Индюшонок многозначительно посмотрел на Володю, который стоял рядом и ел его глазами. Володя криво усмехнулся
– Вот мужа спрОсите… так вот! Вам надо за горлом следить. Я вам адресок дам, это профессор, друг моего отца. Он спец. И очень советую, очень. Иначе потом будете жалеть.
…
Так чирикали воробьи, что в ушах стоял сплошной звон, но это было очень приятно. Геля сидела на лавочке, опершись спиной о нагретую ребристую поверхность спинки, и блаженно прижмурившись как котенок, дремала. Одно то, что ничего не болело и поворачивалась голова, не говоря уж об обожаемом крепком чае с лимоном, который наконец можно было выпить без кинжала в горле, уже было счастьем.

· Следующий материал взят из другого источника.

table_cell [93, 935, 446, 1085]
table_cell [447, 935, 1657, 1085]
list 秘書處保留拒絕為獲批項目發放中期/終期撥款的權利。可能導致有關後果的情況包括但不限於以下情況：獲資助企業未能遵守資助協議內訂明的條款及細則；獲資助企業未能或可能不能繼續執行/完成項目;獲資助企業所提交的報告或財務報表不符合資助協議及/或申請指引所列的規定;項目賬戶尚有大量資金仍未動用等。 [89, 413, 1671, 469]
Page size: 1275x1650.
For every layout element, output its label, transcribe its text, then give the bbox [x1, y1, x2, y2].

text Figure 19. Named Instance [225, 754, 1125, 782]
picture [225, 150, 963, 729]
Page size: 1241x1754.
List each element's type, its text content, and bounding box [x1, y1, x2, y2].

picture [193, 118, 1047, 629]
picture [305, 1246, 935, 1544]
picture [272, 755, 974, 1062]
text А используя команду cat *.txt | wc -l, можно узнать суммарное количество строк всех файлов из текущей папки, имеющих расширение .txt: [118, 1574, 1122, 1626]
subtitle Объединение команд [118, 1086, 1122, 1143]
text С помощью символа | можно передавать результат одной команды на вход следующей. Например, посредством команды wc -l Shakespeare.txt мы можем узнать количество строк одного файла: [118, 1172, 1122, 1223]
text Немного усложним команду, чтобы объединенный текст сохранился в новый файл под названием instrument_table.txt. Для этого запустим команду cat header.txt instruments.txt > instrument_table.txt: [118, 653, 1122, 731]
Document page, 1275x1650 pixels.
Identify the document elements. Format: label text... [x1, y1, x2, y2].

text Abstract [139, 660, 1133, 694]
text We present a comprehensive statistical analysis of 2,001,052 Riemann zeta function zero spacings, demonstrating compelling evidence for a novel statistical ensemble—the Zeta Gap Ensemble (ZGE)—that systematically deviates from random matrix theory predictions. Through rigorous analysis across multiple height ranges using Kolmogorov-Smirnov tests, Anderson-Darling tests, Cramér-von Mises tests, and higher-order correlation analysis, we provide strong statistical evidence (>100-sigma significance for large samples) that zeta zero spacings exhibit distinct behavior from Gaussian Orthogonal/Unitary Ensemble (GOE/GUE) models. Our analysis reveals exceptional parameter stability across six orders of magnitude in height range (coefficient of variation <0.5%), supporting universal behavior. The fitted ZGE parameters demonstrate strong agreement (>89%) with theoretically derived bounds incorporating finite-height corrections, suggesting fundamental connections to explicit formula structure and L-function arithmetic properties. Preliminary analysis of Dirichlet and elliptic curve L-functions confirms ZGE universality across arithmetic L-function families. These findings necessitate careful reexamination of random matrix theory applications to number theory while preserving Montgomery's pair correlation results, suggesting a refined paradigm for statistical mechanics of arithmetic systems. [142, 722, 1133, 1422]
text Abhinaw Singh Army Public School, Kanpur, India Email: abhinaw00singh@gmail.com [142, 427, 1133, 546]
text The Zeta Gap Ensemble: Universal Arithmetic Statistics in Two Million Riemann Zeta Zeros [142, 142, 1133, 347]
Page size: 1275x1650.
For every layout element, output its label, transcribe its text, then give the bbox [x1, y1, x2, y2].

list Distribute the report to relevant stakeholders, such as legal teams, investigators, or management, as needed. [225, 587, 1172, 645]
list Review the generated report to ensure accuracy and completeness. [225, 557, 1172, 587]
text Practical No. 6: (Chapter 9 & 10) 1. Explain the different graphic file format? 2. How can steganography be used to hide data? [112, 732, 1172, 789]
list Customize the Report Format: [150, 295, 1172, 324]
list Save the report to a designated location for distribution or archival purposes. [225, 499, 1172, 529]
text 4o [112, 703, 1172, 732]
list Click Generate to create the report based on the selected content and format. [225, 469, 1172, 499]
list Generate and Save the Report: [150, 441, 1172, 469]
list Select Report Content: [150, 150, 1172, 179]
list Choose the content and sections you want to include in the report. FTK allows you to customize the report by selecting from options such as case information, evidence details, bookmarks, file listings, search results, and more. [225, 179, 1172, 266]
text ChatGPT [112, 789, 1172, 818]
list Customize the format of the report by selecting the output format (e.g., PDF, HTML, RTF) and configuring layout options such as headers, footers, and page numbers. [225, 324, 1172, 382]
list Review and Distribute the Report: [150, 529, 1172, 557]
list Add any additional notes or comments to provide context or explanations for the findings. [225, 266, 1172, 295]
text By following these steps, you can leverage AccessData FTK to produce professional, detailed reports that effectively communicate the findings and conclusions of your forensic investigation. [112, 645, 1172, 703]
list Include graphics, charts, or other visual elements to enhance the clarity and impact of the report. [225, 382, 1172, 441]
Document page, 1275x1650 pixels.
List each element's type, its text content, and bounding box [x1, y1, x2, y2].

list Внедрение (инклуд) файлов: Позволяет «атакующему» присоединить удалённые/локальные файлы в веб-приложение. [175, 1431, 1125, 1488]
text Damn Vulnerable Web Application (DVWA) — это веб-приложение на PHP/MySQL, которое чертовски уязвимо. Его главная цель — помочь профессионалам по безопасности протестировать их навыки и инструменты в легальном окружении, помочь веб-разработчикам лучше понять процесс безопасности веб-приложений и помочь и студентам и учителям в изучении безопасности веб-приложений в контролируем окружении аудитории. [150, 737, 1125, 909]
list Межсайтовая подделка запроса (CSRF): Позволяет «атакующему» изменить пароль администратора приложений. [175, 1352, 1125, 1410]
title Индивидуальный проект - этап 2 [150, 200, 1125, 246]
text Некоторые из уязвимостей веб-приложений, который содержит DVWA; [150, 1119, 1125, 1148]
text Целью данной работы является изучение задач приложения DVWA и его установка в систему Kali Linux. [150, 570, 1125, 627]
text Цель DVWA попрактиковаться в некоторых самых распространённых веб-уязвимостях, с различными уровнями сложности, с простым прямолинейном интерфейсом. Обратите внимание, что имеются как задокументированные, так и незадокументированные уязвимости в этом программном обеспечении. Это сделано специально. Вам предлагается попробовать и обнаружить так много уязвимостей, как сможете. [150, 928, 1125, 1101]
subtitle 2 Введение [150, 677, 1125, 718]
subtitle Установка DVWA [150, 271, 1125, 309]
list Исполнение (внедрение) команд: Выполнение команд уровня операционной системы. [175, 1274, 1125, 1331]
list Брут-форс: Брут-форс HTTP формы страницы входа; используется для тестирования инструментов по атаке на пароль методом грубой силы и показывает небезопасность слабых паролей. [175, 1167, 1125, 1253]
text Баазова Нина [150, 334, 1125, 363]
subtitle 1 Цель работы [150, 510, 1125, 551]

И было еще одно. То родство, какое то кровное, которое появилось между ней и мужем, и радовало и пугало. Сначала она жутко стеснялась, что Володя, в дни ее полного бессилья делал все. Выносил, мыл, убирал, переодевал. Стирал ее и Иркино белье, пыхтя на кухне, как большой кит. Готовил, на выходные забирал Ирку от матери, ходил по магазинам и аптекам, бегал по врачам. И ни разу, ни во взгляде, ни в тоне, Геля не заметила не то что раздражения – легкого недовольства даже. Только беспокойство. Только любовь…
Сама она не была такой. Даже, когда Ирка заболела жутким гриппом, а потом еще месяц кашляла по ночам, заходясь и захлебываясь, Геля ловила себя на мысли, что если дочка еще раз заноет, то она пойдет и своими руками придушит этого противного поросенка. А поросенок, каждый раз встречая заспанную маму, кашлять резко переставал и светил на нее яркими неспящими глазенками. Вот, убила бы!
…
– Ну чееееу, мать? Очухалась слегонца?
Геля открыла глаза. В лучах уже заходящего солнца, у калитки, вырисовывалась плотная фигура. Верка!
– Ну слава ятсы… А то мы тут уж с мужиком твоим задолдонились за тебя трястить. Раз думали, отходишь уж, задыхалась. Где такие нарывы то нажила? Небось с цЫганом своим челмокалась?
Геля лениво щурилась, солнышко уже припекало. «Вот ведь дура. Не умнеет ведь. И ведь не обижаюсь, она ребенок будто совсем», – думала она. Мысли тянулись медленно и густо, как сироп.
– Да ладно, шутю.
Верка подсела к Геле на лавку, пахнуло спиртным.
– Мы тут с Вованом твоим, нет-нет, а вжбаним вечерком. От грусти. Он любитель у тебя, вроде. Нет?
– Вер. Ты что, пьешь, что ли?
– Да так… чо та грусть-тоска заела. Не знаю куда свою головушку прислонить -то.
Верка по-бабьи подперла щеку и завыла -заныла, что-то тягучее, то ли плач, то песню. Потом резко прервалась, хохотнула, тряхнула пышным хвостом, стянутым на затылке атласной лентой.